:: To-do item ::
Give the tally of lines in the listing that include "Safeway". No other words belong in the answer.
********************
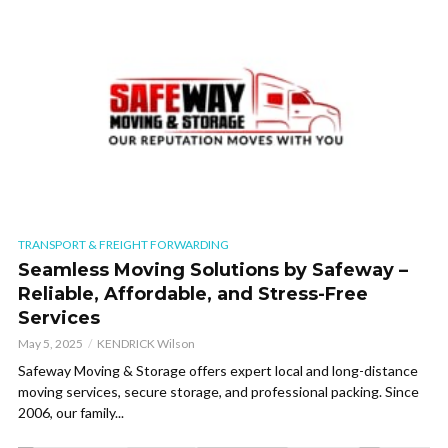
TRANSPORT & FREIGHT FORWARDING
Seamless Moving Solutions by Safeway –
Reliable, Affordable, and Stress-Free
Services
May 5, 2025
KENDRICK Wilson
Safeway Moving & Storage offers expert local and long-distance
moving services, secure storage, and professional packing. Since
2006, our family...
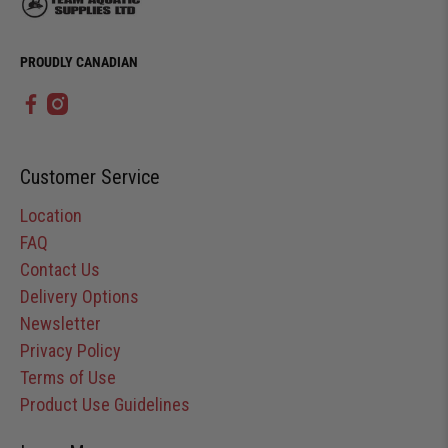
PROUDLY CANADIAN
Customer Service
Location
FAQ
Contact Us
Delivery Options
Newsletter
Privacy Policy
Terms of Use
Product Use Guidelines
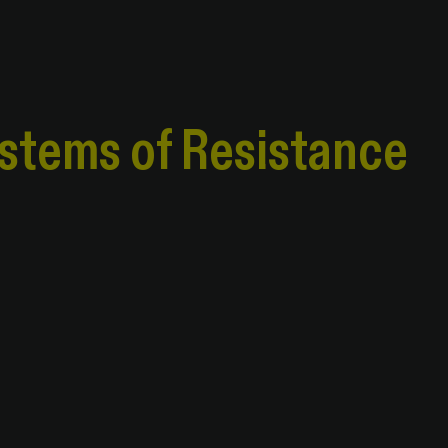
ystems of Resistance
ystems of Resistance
********************
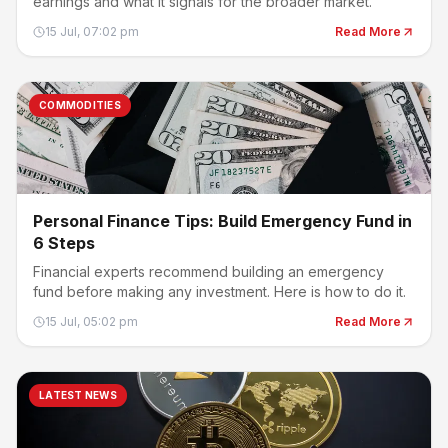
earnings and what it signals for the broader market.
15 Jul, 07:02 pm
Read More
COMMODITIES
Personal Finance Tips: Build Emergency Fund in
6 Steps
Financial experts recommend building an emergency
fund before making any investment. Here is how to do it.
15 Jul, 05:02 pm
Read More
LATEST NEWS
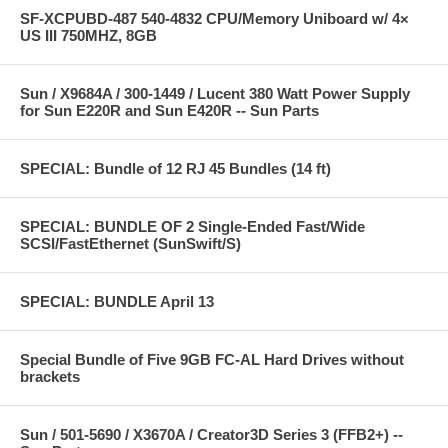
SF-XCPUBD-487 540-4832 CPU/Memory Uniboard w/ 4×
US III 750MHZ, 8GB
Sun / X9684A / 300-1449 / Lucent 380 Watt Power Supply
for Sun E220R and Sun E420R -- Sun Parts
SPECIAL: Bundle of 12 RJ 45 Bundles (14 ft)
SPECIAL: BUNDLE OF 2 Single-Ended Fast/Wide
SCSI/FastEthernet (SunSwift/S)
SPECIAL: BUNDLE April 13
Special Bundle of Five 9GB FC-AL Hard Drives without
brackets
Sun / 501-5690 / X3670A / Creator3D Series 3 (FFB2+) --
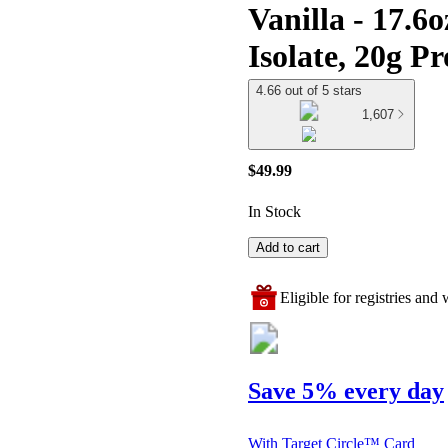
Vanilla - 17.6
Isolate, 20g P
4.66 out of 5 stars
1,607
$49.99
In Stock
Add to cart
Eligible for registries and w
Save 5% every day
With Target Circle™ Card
********************
:: Answer to this exercise ::
2